Only five towns received better marks than Aylesbury, in a new study compiled by Bower Collective, a sustainable-living business.
The study compared how much household waste residents created per person, as well as places recycling rates and fly-tipping rates per capita.
Aylesbury generates 339 kg of household waste per person per year, this figure was 16% below the English average.
Aylesbury has the 12th highest recycling rates, better than 89% of towns and cities in the study.
Aylesbury has seen a 33% decrease in fly-tipping between 2014-15 and 2019-20, a 4% increase in recycling rate in the same period, and a 1% decrease in household waste produced.
Finishing in first was Stroud in Gloucestershire, Colchester was second and Dover in Kent came third.
Nottingham ranks as the most wasteful city in England, followed by South Shields, which was the most wasteful town, Sunderland came third.
The study also reveals the winner for each factor. Halifax has the highest recycling rates, ahead of Stroud and Swindon. Finally, Chelmsford residents have the lowest fly-tipping rates per capita
in the UK, ahead of Cheltenham and Stratford upon Avon. Northampton residents create the least household waste. in the UK, ahead of Colchester and Exeter, with each person generating 107 kg of household waste per year, which is 73% less than the English average.

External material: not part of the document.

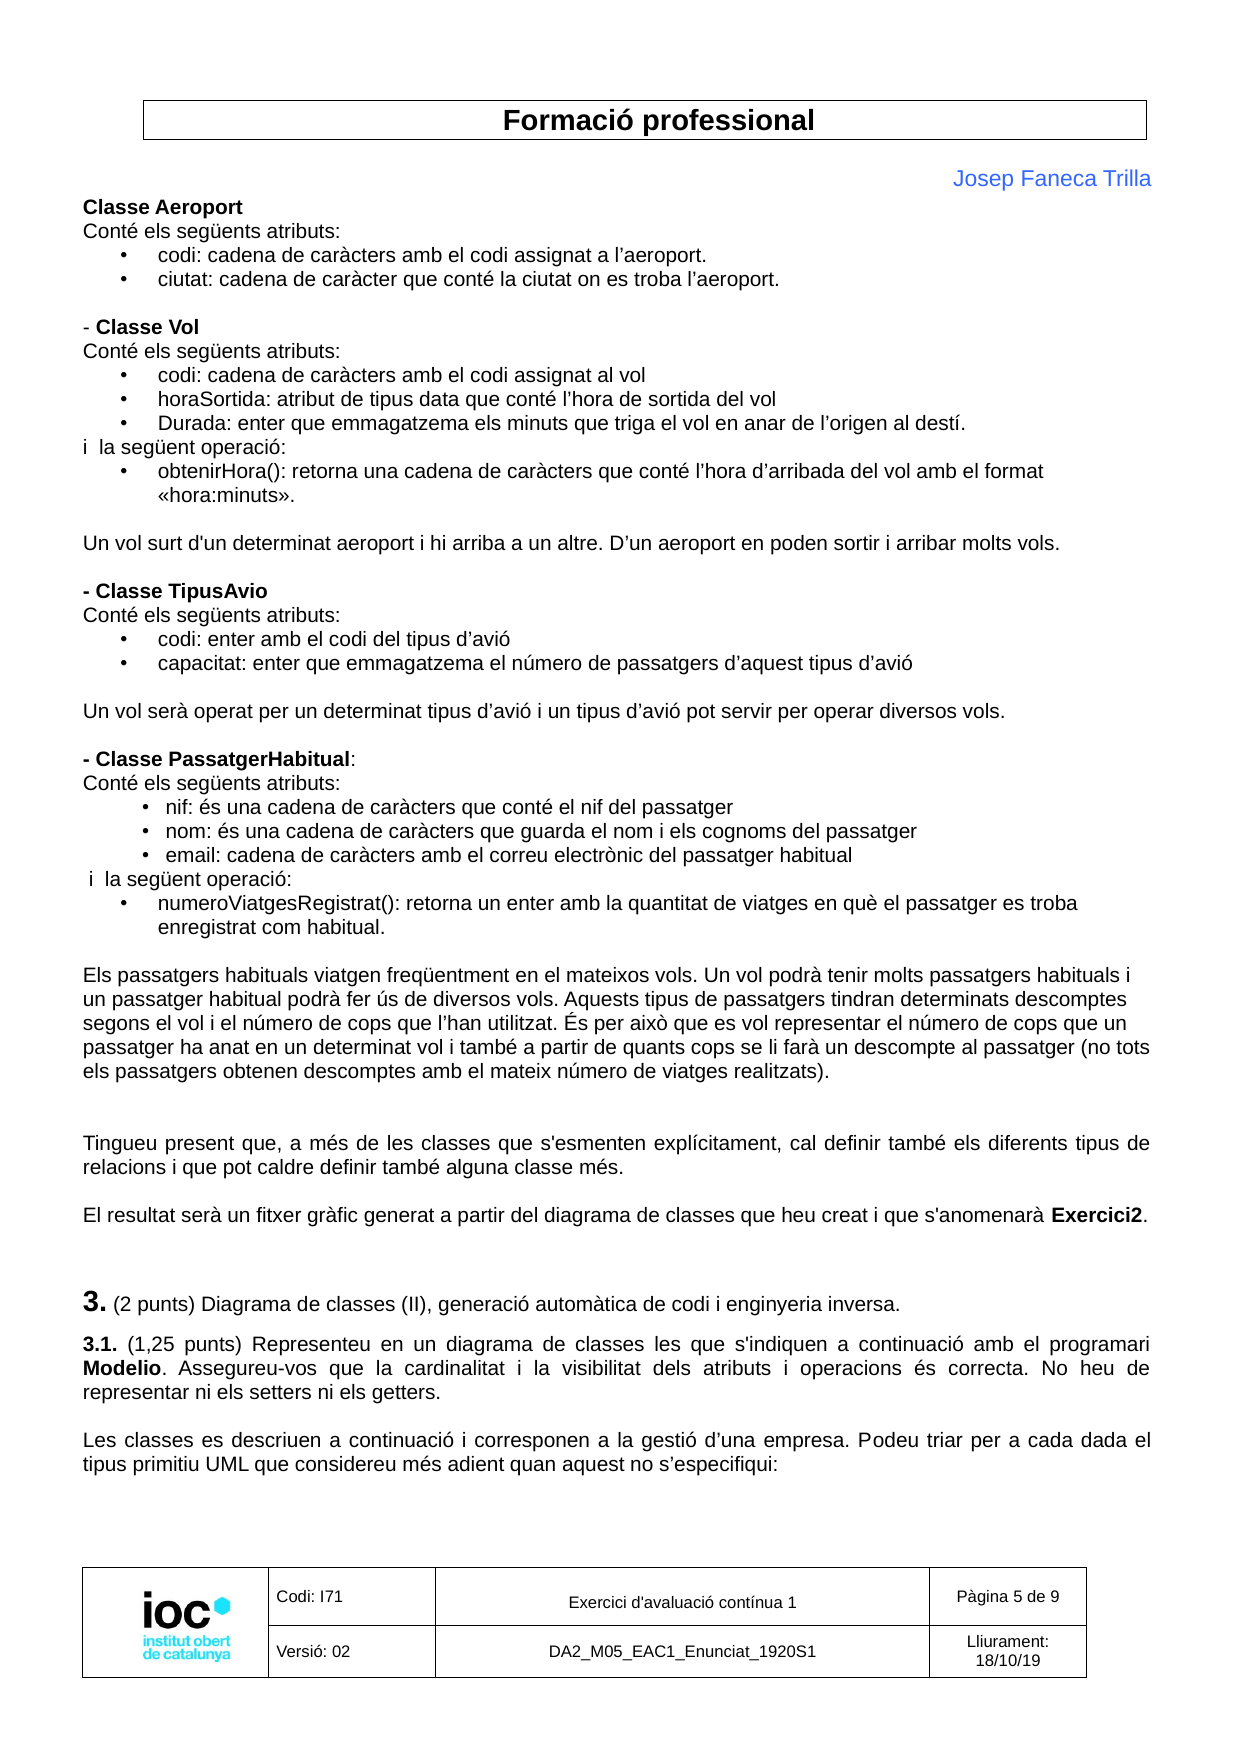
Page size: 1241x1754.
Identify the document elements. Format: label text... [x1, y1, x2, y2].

Comparing the most recent data to 2014-2015, the research also reveals how habits have changed since 2014-2015. London has seen the biggest reduction in generated household waste, with a huge 42% reduction. Other towns showing marked progress are Eastbourne and Portsmouth, who also saw big reductions in household waste.
When it comes to those increasing their recycling efforts the most, Bournemouth has seen a 28% increase and Cambridge saw a 21% increase, which are both far above the third next improved town of Rotherham with 5%.
However, progress can be bumpy, and some towns and cities have seen negative changes. High Wycombe has seen a 48% increase in generated household waste per capita, and Bradford has seen a 21% fall in its recycling rate (the largest reduction in the study) and Huddersfield has seen an incredible 1659% increase in fly tipping.
In fact, only 15 of the 112 towns and cities in the study saw a reduction in household waste over the five years. A survey hosted by Bower Collective found that 98% of respondents said that they would make using less single-use-plastic one of their resolutions for 2022 and one in three admitted that their recycling habits ‘could be better’.